"Hail to the Thief" : l’album détesté de Radiohead fête ses 20 ans

Le sixième album des Britanniques, qui est sorti le 9 juin 2003, est sûrement le pire de leur discographie. 20 ans plus tard, il est toujours trop long et peu inspiré.
  • Il faut s’imaginer la scène pour comprendre l’échec de « Hail to the Thief ». On est en 2003. La guerre en Irak a commencé en mars. Les cendres des tours jumelles sont encore tièdes. Le leader de Radiohead, qui est devenu papa d’un petit garçon, Noah, ne comprend pas le monde dans lequel il vit. Le réchauffement climatique, qui devient un sujet de société et d’angoisse brûlant, n’aide en rien Thom, qui s’inquiète pour les générations à venir et pour le monde qu’il laissera à son fils. En 2003, Radiohead sort aussi de trois années intenses, lors desquelles le groupe a pris le temps de peaufiner deux disques électroniques et expérimentaux — « Kid A » et « Amnesiac » — en ouvrant un nouveau chapitre sonique. Ils sont rincés et, sans grande surprise, à court d’idées.

    Mais ils ont un dernier album à réaliser pour conclure leur contrat avec Parlophone. Pour « finir en beauté », les Anglais décident même de remettre les pieds dans la machine médiatique de l’industrie : interviews, plateaux de télévision, couvertures de magazines. Un dernier grand tour, pour la route. Le premier problème, c’est qu’il se fait avec « Hail to the Thief ». Le deuxième : Radiohead — et notamment Thom Yorke — déteste la promo et les tournées à rallonge.
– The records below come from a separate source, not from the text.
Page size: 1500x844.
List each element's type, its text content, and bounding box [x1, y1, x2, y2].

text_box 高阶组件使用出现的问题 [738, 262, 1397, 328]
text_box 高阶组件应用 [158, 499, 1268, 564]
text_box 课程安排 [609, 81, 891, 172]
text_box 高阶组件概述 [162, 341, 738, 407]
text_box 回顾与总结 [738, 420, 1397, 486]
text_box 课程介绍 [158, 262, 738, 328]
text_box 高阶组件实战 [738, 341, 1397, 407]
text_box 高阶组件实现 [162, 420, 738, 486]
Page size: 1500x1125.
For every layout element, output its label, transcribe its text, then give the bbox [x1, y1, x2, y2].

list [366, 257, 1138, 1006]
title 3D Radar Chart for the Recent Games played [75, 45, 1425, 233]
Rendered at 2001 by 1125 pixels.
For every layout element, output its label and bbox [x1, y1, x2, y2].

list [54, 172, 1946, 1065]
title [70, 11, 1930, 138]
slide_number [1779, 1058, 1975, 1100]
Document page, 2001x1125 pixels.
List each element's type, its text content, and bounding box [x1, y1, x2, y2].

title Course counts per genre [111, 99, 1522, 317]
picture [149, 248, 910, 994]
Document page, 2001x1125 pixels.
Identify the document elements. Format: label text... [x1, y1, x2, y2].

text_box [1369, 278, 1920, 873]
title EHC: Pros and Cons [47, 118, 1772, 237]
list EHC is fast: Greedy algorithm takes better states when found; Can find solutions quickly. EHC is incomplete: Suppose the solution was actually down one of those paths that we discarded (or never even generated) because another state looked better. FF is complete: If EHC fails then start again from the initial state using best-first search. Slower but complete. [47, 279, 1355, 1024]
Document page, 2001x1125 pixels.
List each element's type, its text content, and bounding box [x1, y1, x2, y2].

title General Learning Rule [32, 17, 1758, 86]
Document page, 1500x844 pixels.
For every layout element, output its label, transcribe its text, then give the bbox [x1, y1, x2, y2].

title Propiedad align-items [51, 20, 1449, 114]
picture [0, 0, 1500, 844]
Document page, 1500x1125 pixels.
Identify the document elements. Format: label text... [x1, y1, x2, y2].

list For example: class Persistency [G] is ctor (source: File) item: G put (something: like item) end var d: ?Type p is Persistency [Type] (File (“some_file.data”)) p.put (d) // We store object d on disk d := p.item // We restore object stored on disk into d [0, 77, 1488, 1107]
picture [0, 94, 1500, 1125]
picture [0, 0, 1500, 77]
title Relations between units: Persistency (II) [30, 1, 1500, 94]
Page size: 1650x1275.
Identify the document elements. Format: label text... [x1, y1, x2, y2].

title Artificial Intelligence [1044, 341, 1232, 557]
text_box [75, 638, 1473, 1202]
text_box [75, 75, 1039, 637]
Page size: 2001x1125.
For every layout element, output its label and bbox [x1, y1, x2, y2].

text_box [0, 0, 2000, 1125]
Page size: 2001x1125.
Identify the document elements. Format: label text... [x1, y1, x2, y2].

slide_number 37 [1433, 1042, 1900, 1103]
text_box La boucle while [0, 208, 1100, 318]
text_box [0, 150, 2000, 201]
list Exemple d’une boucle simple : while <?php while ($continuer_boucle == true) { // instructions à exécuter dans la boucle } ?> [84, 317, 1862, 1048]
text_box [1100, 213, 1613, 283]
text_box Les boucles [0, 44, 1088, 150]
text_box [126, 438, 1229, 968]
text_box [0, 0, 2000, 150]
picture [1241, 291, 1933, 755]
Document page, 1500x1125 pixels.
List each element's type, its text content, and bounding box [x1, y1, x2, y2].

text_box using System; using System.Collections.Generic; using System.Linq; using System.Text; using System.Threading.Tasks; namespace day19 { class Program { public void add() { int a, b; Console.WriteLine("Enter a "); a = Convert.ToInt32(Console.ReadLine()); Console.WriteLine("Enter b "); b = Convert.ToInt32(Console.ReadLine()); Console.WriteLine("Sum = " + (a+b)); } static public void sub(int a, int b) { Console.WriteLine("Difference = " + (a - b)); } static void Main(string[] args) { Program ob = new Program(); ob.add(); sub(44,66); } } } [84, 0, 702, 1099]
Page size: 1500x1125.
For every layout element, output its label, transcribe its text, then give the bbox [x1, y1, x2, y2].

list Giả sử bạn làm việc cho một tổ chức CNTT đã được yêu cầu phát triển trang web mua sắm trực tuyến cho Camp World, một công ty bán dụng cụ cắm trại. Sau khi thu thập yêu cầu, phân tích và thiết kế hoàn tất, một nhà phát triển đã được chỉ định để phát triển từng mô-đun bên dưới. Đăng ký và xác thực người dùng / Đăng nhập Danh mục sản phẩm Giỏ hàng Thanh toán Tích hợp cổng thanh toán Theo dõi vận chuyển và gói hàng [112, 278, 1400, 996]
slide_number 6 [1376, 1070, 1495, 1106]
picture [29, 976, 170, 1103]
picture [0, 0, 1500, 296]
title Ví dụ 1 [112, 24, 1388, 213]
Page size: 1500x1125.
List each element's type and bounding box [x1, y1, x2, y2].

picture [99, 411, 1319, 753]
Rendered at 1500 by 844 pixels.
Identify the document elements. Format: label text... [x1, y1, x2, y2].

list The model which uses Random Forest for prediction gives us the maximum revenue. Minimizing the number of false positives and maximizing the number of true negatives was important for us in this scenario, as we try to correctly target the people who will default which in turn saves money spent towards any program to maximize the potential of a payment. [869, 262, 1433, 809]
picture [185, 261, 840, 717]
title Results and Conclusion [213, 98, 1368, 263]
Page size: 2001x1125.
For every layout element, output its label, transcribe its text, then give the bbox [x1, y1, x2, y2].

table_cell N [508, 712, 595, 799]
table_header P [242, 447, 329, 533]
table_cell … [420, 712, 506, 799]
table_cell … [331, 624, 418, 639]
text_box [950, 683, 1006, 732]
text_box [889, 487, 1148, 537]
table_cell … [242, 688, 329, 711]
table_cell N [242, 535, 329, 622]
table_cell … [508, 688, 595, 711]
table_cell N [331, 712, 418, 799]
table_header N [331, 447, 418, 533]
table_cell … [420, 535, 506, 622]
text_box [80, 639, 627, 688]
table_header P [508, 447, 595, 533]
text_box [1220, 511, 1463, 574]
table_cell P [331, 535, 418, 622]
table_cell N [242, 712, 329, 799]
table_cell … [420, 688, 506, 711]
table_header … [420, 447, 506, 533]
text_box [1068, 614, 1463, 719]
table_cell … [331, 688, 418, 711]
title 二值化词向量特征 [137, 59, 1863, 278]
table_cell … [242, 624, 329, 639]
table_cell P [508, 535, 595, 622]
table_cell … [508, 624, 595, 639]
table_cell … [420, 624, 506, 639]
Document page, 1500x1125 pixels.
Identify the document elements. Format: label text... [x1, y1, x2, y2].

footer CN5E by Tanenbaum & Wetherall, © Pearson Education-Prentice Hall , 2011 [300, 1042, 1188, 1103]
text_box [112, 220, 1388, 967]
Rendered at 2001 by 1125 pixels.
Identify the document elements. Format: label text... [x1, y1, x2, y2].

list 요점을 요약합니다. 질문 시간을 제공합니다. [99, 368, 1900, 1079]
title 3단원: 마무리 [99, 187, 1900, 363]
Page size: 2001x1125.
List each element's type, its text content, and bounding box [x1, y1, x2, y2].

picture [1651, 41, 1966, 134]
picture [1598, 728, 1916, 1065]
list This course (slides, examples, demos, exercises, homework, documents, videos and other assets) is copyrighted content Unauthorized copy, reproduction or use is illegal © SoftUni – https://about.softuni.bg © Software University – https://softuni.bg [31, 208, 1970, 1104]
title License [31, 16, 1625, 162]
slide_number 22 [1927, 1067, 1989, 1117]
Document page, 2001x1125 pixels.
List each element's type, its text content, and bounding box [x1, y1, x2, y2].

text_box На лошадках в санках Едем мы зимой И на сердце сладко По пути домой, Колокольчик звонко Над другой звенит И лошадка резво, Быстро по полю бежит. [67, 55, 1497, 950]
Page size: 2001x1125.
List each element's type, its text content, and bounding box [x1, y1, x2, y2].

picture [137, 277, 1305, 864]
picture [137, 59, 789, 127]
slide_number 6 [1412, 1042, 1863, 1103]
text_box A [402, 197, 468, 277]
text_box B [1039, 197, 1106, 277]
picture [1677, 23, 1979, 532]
    Contrairement aux autres disques de Radiohead, « Hail to the Thief » a été enregistré en l’espace de deux semaines, à Los Angeles, un endroit que Thom Yorke n’apprécie pas particulièrement. Le groupe n’avait pas le courage de repartir dans un cycle long pour créer cet album. Un choix surprenant quand on connaît le perfectionnisme de Yorke, capable de passer des semaines sur un seul morceau.

    Bref, Radiohead, avec Nigel Godrich à la production, se terre dans l’un des studios du Ocean Way Recording, à Hollywood, et parvient à avancer jusqu’à avoir 14 chansons potables. C’est trop. Surtout que la plupart, improvisées au jour le jour, sont insipides et sonnent comme un groupe à bout de souffle, qui se répète sans y croire (Backdrifts, Where I End and You Begin, The Gloaming, Myxomatosis, etc.). Sur Sit Down, Stand Up, Yorke répète 46 fois la phrase « The rain drops », juste parce qu’il aime comment ces mots sonnent dans sa bouche. Certains mixes des premières sessions, réalisés à la va-vite, sont gardés sur les versions finales. Résultat : l’album est mis en boîte rapidement mais il est trop long - 14 chansons -, et extrêmement fade. Résultat (bis) : le groupe perd la confiance. 

    Rapidement après la sortie de l’album et la fin de la tournée - à Coachella, en mai 2004 -, les gars de Radiohead se rendent compte qu’ils ont fait une connerie. Déjà, ils n’ont pas pris le temps de se poser et de réellement discuter de l’album - certains morceaux étaient à moitié écrits et à moitié composés au moment de les enregistrer. Ensuite, Thom Yorke raconte aux médias qu’il voudrait changer la moitié de l’album et que, s’il le pouvait, il supprimerait pas mal de morceaux de la tracklist finale.

    Enfin, le groupe n’a pas eu l’impression d’avoir fait des progrès, ni d’avoir avancé dans la même direction sur cet album. Cerise sur le gâteau, le retour à la « vie normale » après la tournée est un enfer pour Yorke, qui déteste d’ailleurs passer des mois sur la route et les concerts dans les grandes salles de 20 000 personnes. Bref, Radiohead traverse une crise rock de la trentaine : est-ce un âge où l'on devient has-been ou a-t-on les ressources pour s’en sortir et continuer d’avancer ?

    En 2004, pour stopper le mode « autopilote » dans lequel le groupe se trouve, l’idée est de retourner vite en studio en reprenant leurs bonnes vieilles habitudes. Mais ils n’y arrivent pas. C’est donc le moment de faire une longue pause. Un break de presque quatre ans avant un retour en force avec « In Rainbows » en 2007. Et quand Radiohead revient, la crise est passée, le marché de la musique a changé et les Anglais ont repris du poil de la bête. « Hail to the Thief » restera la B.O. chaotique de cette période compliquée où le succès et le système - comprendre la machine à broyer qu’est l’industrie musicale - avait pris le dessus. L’important ici est qu’ils ne se soient pas embourbés dans une mauvaise spirale qui aurait pu être fatale pour Radiohead.